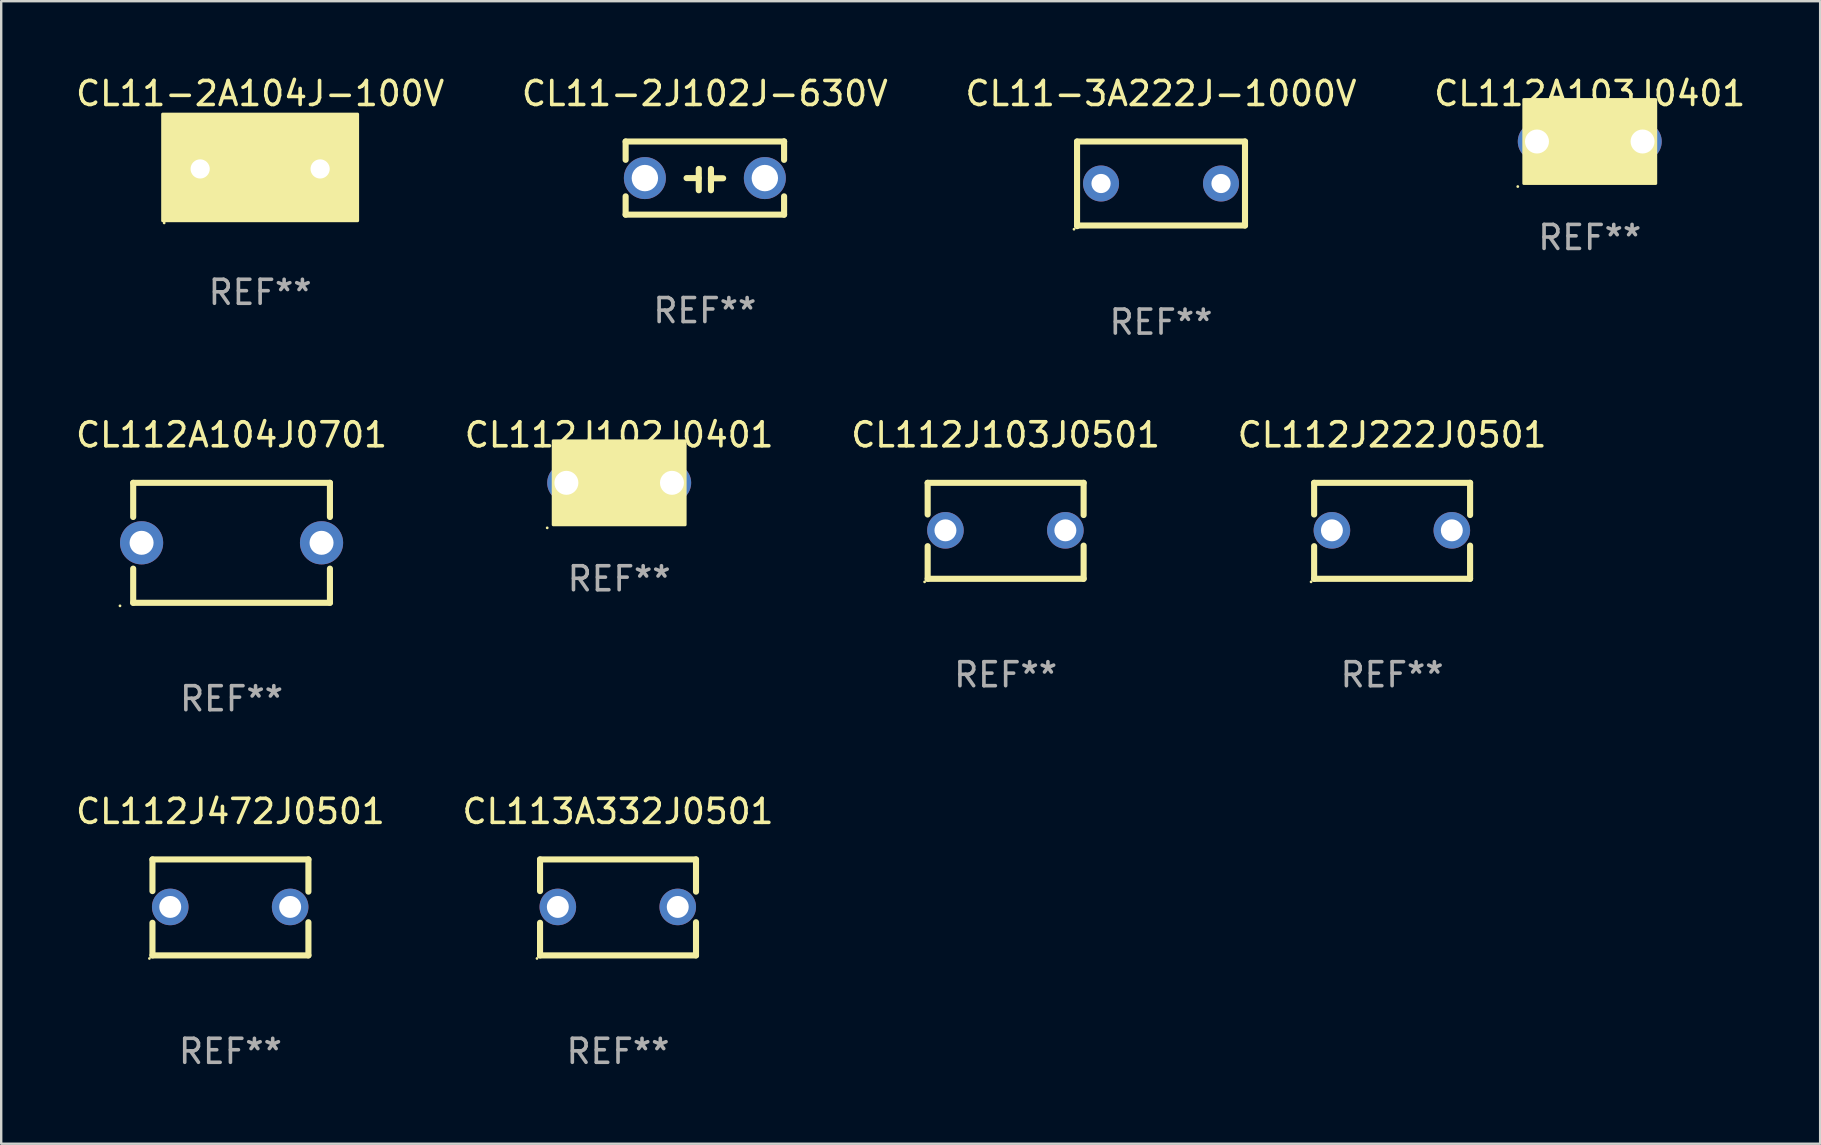
<source format=kicad_pcb>
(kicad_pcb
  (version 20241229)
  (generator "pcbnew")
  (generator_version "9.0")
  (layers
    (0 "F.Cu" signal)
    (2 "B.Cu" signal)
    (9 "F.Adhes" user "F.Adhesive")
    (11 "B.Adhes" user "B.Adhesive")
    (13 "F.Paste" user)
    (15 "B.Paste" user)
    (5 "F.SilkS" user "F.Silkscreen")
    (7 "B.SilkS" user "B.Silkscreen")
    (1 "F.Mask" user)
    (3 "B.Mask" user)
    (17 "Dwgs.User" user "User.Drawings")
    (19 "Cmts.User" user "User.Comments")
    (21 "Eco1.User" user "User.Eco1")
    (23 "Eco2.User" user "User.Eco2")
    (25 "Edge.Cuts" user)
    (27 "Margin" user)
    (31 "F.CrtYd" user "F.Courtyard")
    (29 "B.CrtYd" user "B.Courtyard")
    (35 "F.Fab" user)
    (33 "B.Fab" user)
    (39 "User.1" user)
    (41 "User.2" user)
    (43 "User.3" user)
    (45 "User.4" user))
  (footprint "CL112J103J0501"
    (layer "F.Cu")
    (at 38.863 19.073)
    (property "Reference" "CL112J103J0501" (at 0 -4 0) (layer "F.SilkS") (effects (font (size 1 1) (thickness 0.15))))
    (attr through_hole)
    (fp_line (start -3.25 -2) (end -3.25 -0.68) (stroke (width 0.254) (type solid)) (layer "F.SilkS"))
    (fp_line (start -3.25 -2) (end 3.25 -2) (stroke (width 0.254) (type solid)) (layer "F.SilkS"))
    (fp_line (start -3.25 0.64) (end -3.25 2) (stroke (width 0.254) (type solid)) (layer "F.SilkS"))
    (fp_line (start 3.25 -2) (end 3.25 -0.657) (stroke (width 0.254) (type solid)) (layer "F.SilkS"))
    (fp_line (start 3.25 0.617) (end 3.25 2) (stroke (width 0.254) (type solid)) (layer "F.SilkS"))
    (fp_line (start 3.25 2) (end -3.25 2) (stroke (width 0.254) (type solid)) (layer "F.SilkS"))
    (fp_circle (center -3.377 2.127) (end -3.347 2.127) (stroke (width 0.06) (type solid)) (fill no) (layer "F.SilkS"))
    (fp_text user "REF**" (at 0 6 0) (layer "F.Fab") (effects (font (size 1 1) (thickness 0.15))))
    (pad "1" thru_hole circle (at -2.509 -0.02) (size 1.524 1.524) (drill 0.914) (layers "*.Cu" "*.Mask"))
    (pad "2" thru_hole circle (at 2.489 -0.02) (size 1.524 1.524) (drill 0.914) (layers "*.Cu" "*.Mask")))
  (footprint "CL112J472J0501"
    (layer "F.Cu")
    (at 6.554 34.769)
    (property "Reference" "CL112J472J0501" (at 0 -4 0) (layer "F.SilkS") (effects (font (size 1 1) (thickness 0.15))))
    (attr through_hole)
    (fp_line (start -3.25 -2) (end -3.25 -0.68) (stroke (width 0.254) (type solid)) (layer "F.SilkS"))
    (fp_line (start -3.25 -2) (end 3.25 -2) (stroke (width 0.254) (type solid)) (layer "F.SilkS"))
    (fp_line (start -3.25 0.64) (end -3.25 2) (stroke (width 0.254) (type solid)) (layer "F.SilkS"))
    (fp_line (start 3.25 -2) (end 3.25 -0.657) (stroke (width 0.254) (type solid)) (layer "F.SilkS"))
    (fp_line (start 3.25 0.617) (end 3.25 2) (stroke (width 0.254) (type solid)) (layer "F.SilkS"))
    (fp_line (start 3.25 2) (end -3.25 2) (stroke (width 0.254) (type solid)) (layer "F.SilkS"))
    (fp_circle (center -3.377 2.127) (end -3.347 2.127) (stroke (width 0.06) (type solid)) (fill no) (layer "F.SilkS"))
    (fp_text user "REF**" (at 0 6 0) (layer "F.Fab") (effects (font (size 1 1) (thickness 0.15))))
    (pad "1" thru_hole circle (at -2.509 -0.02) (size 1.524 1.524) (drill 0.914) (layers "*.Cu" "*.Mask"))
    (pad "2" thru_hole circle (at 2.489 -0.02) (size 1.524 1.524) (drill 0.914) (layers "*.Cu" "*.Mask")))
  (footprint "CL112A103J0401"
    (layer "F.Cu")
    (at 63.208 2.848)
    (property "Reference" "CL112A103J0401" (at 0 -2 0) (layer "F.SilkS") (effects (font (size 1 1) (thickness 0.15))))
    (attr through_hole)
    (fp_circle (center -3 1.877) (end -2.97 1.877) (stroke (width 0.06) (type solid)) (fill no) (layer "F.SilkS"))
    (fp_poly (pts (xy -2.75 -1.75) (xy 2.75 -1.75) (xy 2.75 1.75) (xy -2.75 1.75)) (stroke (width 0.12) (type solid)) (fill yes) (layer "F.SilkS"))
    (fp_text user "REF**" (at 0 4 0) (layer "F.Fab") (effects (font (size 1 1) (thickness 0.15))))
    (pad "1" thru_hole circle (at -2.2 0) (size 1.6 1.6) (drill 1) (layers "*.Cu" "*.Mask"))
    (pad "2" thru_hole circle (at 2.2 0) (size 1.6 1.6) (drill 1) (layers "*.Cu" "*.Mask")))
  (footprint "CL112J102J0401"
    (layer "F.Cu")
    (at 22.756 17.073)
    (property "Reference" "CL112J102J0401" (at 0 -2 0) (layer "F.SilkS") (effects (font (size 1 1) (thickness 0.15))))
    (attr through_hole)
    (fp_circle (center -3 1.877) (end -2.97 1.877) (stroke (width 0.06) (type solid)) (fill no) (layer "F.SilkS"))
    (fp_poly (pts (xy -2.75 -1.75) (xy 2.75 -1.75) (xy 2.75 1.75) (xy -2.75 1.75)) (stroke (width 0.12) (type solid)) (fill yes) (layer "F.SilkS"))
    (fp_text user "REF**" (at 0 4 0) (layer "F.Fab") (effects (font (size 1 1) (thickness 0.15))))
    (pad "1" thru_hole circle (at -2.2 0) (size 1.6 1.6) (drill 1) (layers "*.Cu" "*.Mask"))
    (pad "2" thru_hole circle (at 2.2 0) (size 1.6 1.6) (drill 1) (layers "*.Cu" "*.Mask")))
  (footprint "CL11-3A222J-1000V"
    (layer "F.Cu")
    (at 45.339 4.612)
    (property "Reference" "CL11-3A222J-1000V" (at 0 -3.764 0) (layer "F.SilkS") (effects (font (size 1 1) (thickness 0.15))))
    (attr through_hole)
    (fp_line (start -3.5 -1.764) (end -3.5 1.764) (stroke (width 0.254) (type solid)) (layer "F.SilkS"))
    (fp_line (start -3.5 -1.764) (end 3.5 -1.764) (stroke (width 0.254) (type solid)) (layer "F.SilkS"))
    (fp_line (start 3.5 -1.764) (end 3.5 1.736) (stroke (width 0.254) (type solid)) (layer "F.SilkS"))
    (fp_line (start 3.5 1.736) (end -3.5 1.736) (stroke (width 0.254) (type solid)) (layer "F.SilkS"))
    (fp_circle (center -3.627 1.891) (end -3.597 1.891) (stroke (width 0.06) (type solid)) (fill no) (layer "F.SilkS"))
    (fp_text user "REF**" (at 0 5.764 0) (layer "F.Fab") (effects (font (size 1 1) (thickness 0.15))))
    (pad "1" thru_hole circle (at -2.5 -0.014) (size 1.5 1.5) (drill 0.8) (layers "*.Cu" "*.Mask"))
    (pad "2" thru_hole circle (at 2.5 -0.014) (size 1.5 1.5) (drill 0.8) (layers "*.Cu" "*.Mask")))
  (footprint "CL112A104J0701"
    (layer "F.Cu")
    (at 6.601 19.573)
    (property "Reference" "CL112A104J0701" (at 0 -4.5 0) (layer "F.SilkS") (effects (font (size 1 1) (thickness 0.15))))
    (attr through_hole)
    (fp_line (start -4.1 -2.5) (end -4.1 -1.076) (stroke (width 0.254) (type solid)) (layer "F.SilkS"))
    (fp_line (start -4.1 -2.5) (end 4.1 -2.5) (stroke (width 0.254) (type solid)) (layer "F.SilkS"))
    (fp_line (start -4.1 1.076) (end -4.1 2.5) (stroke (width 0.254) (type solid)) (layer "F.SilkS"))
    (fp_line (start -4.1 2.5) (end 4.1 2.5) (stroke (width 0.254) (type solid)) (layer "F.SilkS"))
    (fp_line (start 4.1 -2.5) (end 4.1 -1.076) (stroke (width 0.254) (type solid)) (layer "F.SilkS"))
    (fp_line (start 4.1 1.076) (end 4.1 2.5) (stroke (width 0.254) (type solid)) (layer "F.SilkS"))
    (fp_circle (center -4.65 2.627) (end -4.62 2.627) (stroke (width 0.06) (type solid)) (fill no) (layer "F.SilkS"))
    (fp_text user "REF**" (at 0 6.5 0) (layer "F.Fab") (effects (font (size 1 1) (thickness 0.15))))
    (pad "1" thru_hole circle (at -3.75 0) (size 1.8 1.8) (drill 1) (layers "*.Cu" "*.Mask"))
    (pad "2" thru_hole circle (at 3.75 0) (size 1.8 1.8) (drill 1) (layers "*.Cu" "*.Mask")))
  (footprint "CL11-2A104J-100V"
    (layer "F.Cu")
    (at 7.792 3.991)
    (property "Reference" "CL11-2A104J-100V" (at 0 -3.143 0) (layer "F.SilkS") (effects (font (size 1 1) (thickness 0.15))))
    (attr through_hole)
    (fp_line (start -0.889 -0.000025) (end -1.27 -0.000025) (stroke (width 0.254) (type solid)) (layer "F.SilkS"))
    (fp_line (start -0.381 -0.000025) (end -0.889 -0.000025) (stroke (width 0.254) (type solid)) (layer "F.SilkS"))
    (fp_line (start -0.381 1.143) (end -0.381 -1.143) (stroke (width 0.254) (type solid)) (layer "F.SilkS"))
    (fp_line (start 0.381 -1.143) (end 0.381 1.143) (stroke (width 0.254) (type solid)) (layer "F.SilkS"))
    (fp_line (start 0.381 0.000025) (end 0.889 0.000025) (stroke (width 0.254) (type solid)) (layer "F.SilkS"))
    (fp_line (start 0.889 0.000025) (end 1.27 0.000025) (stroke (width 0.254) (type solid)) (layer "F.SilkS"))
    (fp_circle (center -4 2.25) (end -3.97 2.25) (stroke (width 0.06) (type solid)) (fill no) (layer "F.SilkS"))
    (fp_poly (pts (xy -4.064 -2.286) (xy 4.064 -2.286) (xy 4.064 2.159) (xy -4.064 2.159)) (stroke (width 0.12) (type solid)) (fill yes) (layer "F.SilkS"))
    (fp_text user "REF**" (at 0 5.143 0) (layer "F.Fab") (effects (font (size 1 1) (thickness 0.15))))
    (pad "1" thru_hole circle (at -2.5 0) (size 1.524 1.524) (drill 0.8) (layers "*.Cu" "*.Mask"))
    (pad "2" thru_hole circle (at 2.5 0) (size 1.524 1.524) (drill 0.8) (layers "*.Cu" "*.Mask")))
  (footprint "CL113A332J0501"
    (layer "F.Cu")
    (at 22.708 34.769)
    (property "Reference" "CL113A332J0501" (at 0 -4 0) (layer "F.SilkS") (effects (font (size 1 1) (thickness 0.15))))
    (attr through_hole)
    (fp_line (start -3.25 -2) (end -3.25 -0.68) (stroke (width 0.254) (type solid)) (layer "F.SilkS"))
    (fp_line (start -3.25 -2) (end 3.25 -2) (stroke (width 0.254) (type solid)) (layer "F.SilkS"))
    (fp_line (start -3.25 0.64) (end -3.25 2) (stroke (width 0.254) (type solid)) (layer "F.SilkS"))
    (fp_line (start 3.25 -2) (end 3.25 -0.657) (stroke (width 0.254) (type solid)) (layer "F.SilkS"))
    (fp_line (start 3.25 0.617) (end 3.25 2) (stroke (width 0.254) (type solid)) (layer "F.SilkS"))
    (fp_line (start 3.25 2) (end -3.25 2) (stroke (width 0.254) (type solid)) (layer "F.SilkS"))
    (fp_circle (center -3.377 2.127) (end -3.347 2.127) (stroke (width 0.06) (type solid)) (fill no) (layer "F.SilkS"))
    (fp_text user "REF**" (at 0 6 0) (layer "F.Fab") (effects (font (size 1 1) (thickness 0.15))))
    (pad "1" thru_hole circle (at -2.509 -0.02) (size 1.524 1.524) (drill 0.914) (layers "*.Cu" "*.Mask"))
    (pad "2" thru_hole circle (at 2.489 -0.02) (size 1.524 1.524) (drill 0.914) (layers "*.Cu" "*.Mask")))
  (footprint "CL11-2J102J-630V"
    (layer "F.Cu")
    (at 26.327 4.372)
    (property "Reference" "CL11-2J102J-630V" (at 0 -3.524 0) (layer "F.SilkS") (effects (font (size 1 1) (thickness 0.15))))
    (attr through_hole)
    (fp_line (start -3.302 -1.524) (end 3.302 -1.524) (stroke (width 0.254) (type solid)) (layer "F.SilkS"))
    (fp_line (start -3.302 -0.761) (end -3.302 -1.524) (stroke (width 0.254) (type solid)) (layer "F.SilkS"))
    (fp_line (start -3.302 1.524) (end -3.302 0.761) (stroke (width 0.254) (type solid)) (layer "F.SilkS"))
    (fp_line (start -0.762 0) (end -0.254 0) (stroke (width 0.254) (type solid)) (layer "F.SilkS"))
    (fp_line (start -0.254 -0.381) (end -0.254 0.508) (stroke (width 0.254) (type solid)) (layer "F.SilkS"))
    (fp_line (start 0.254 -0.381) (end 0.254 0.508) (stroke (width 0.254) (type solid)) (layer "F.SilkS"))
    (fp_line (start 0.254 0.008) (end 0.762 0.008) (stroke (width 0.254) (type solid)) (layer "F.SilkS"))
    (fp_line (start 3.302 -1.524) (end 3.302 -1.524) (stroke (width 0.254) (type solid)) (layer "F.SilkS"))
    (fp_line (start 3.302 -1.524) (end 3.302 -0.759) (stroke (width 0.254) (type solid)) (layer "F.SilkS"))
    (fp_line (start 3.302 0.761) (end 3.302 1.524) (stroke (width 0.254) (type solid)) (layer "F.SilkS"))
    (fp_line (start 3.302 1.524) (end -3.302 1.524) (stroke (width 0.254) (type solid)) (layer "F.SilkS"))
    (fp_circle (center -3.25 1.5) (end -3.22 1.5) (stroke (width 0.06) (type solid)) (fill no) (layer "F.SilkS"))
    (fp_text user "REF**" (at 0 5.524 0) (layer "F.Fab") (effects (font (size 1 1) (thickness 0.15))))
    (pad "1" thru_hole circle (at -2.5 0) (size 1.75 1.75) (drill 1.1) (layers "*.Cu" "*.Mask"))
    (pad "2" thru_hole circle (at 2.5 0) (size 1.75 1.75) (drill 1.1) (layers "*.Cu" "*.Mask")))
  (footprint "CL112J222J0501"
    (layer "F.Cu")
    (at 54.97 19.073)
    (property "Reference" "CL112J222J0501" (at 0 -4 0) (layer "F.SilkS") (effects (font (size 1 1) (thickness 0.15))))
    (attr through_hole)
    (fp_line (start -3.25 -2) (end -3.25 -0.68) (stroke (width 0.254) (type solid)) (layer "F.SilkS"))
    (fp_line (start -3.25 -2) (end 3.25 -2) (stroke (width 0.254) (type solid)) (layer "F.SilkS"))
    (fp_line (start -3.25 0.64) (end -3.25 2) (stroke (width 0.254) (type solid)) (layer "F.SilkS"))
    (fp_line (start 3.25 -2) (end 3.25 -0.657) (stroke (width 0.254) (type solid)) (layer "F.SilkS"))
    (fp_line (start 3.25 0.617) (end 3.25 2) (stroke (width 0.254) (type solid)) (layer "F.SilkS"))
    (fp_line (start 3.25 2) (end -3.25 2) (stroke (width 0.254) (type solid)) (layer "F.SilkS"))
    (fp_circle (center -3.377 2.127) (end -3.347 2.127) (stroke (width 0.06) (type solid)) (fill no) (layer "F.SilkS"))
    (fp_text user "REF**" (at 0 6 0) (layer "F.Fab") (effects (font (size 1 1) (thickness 0.15))))
    (pad "1" thru_hole circle (at -2.509 -0.02) (size 1.524 1.524) (drill 0.914) (layers "*.Cu" "*.Mask"))
    (pad "2" thru_hole circle (at 2.489 -0.02) (size 1.524 1.524) (drill 0.914) (layers "*.Cu" "*.Mask")))
  (gr_rect
    (start -3 -3)
    (end 72.81 44.617)
    (stroke (width 0.1) (type default))
    (fill no)
    (layer "Edge.Cuts")))
</source>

Problem statement
Without the pictures, repeat the entries above line by line, from the first through the one that contains "(at 38.863 19.073)", both ends included.

Task answer
<source format=kicad_pcb>
(kicad_pcb
  (version 20241229)
  (generator "pcbnew")
  (generator_version "9.0")
  (layers
    (0 "F.Cu" signal)
    (2 "B.Cu" signal)
    (9 "F.Adhes" user "F.Adhesive")
    (11 "B.Adhes" user "B.Adhesive")
    (13 "F.Paste" user)
    (15 "B.Paste" user)
    (5 "F.SilkS" user "F.Silkscreen")
    (7 "B.SilkS" user "B.Silkscreen")
    (1 "F.Mask" user)
    (3 "B.Mask" user)
    (17 "Dwgs.User" user "User.Drawings")
    (19 "Cmts.User" user "User.Comments")
    (21 "Eco1.User" user "User.Eco1")
    (23 "Eco2.User" user "User.Eco2")
    (25 "Edge.Cuts" user)
    (27 "Margin" user)
    (31 "F.CrtYd" user "F.Courtyard")
    (29 "B.CrtYd" user "B.Courtyard")
    (35 "F.Fab" user)
    (33 "B.Fab" user)
    (39 "User.1" user)
    (41 "User.2" user)
    (43 "User.3" user)
    (45 "User.4" user))
  (footprint "CL112J103J0501"
    (layer "F.Cu")
    (at 38.863 19.073)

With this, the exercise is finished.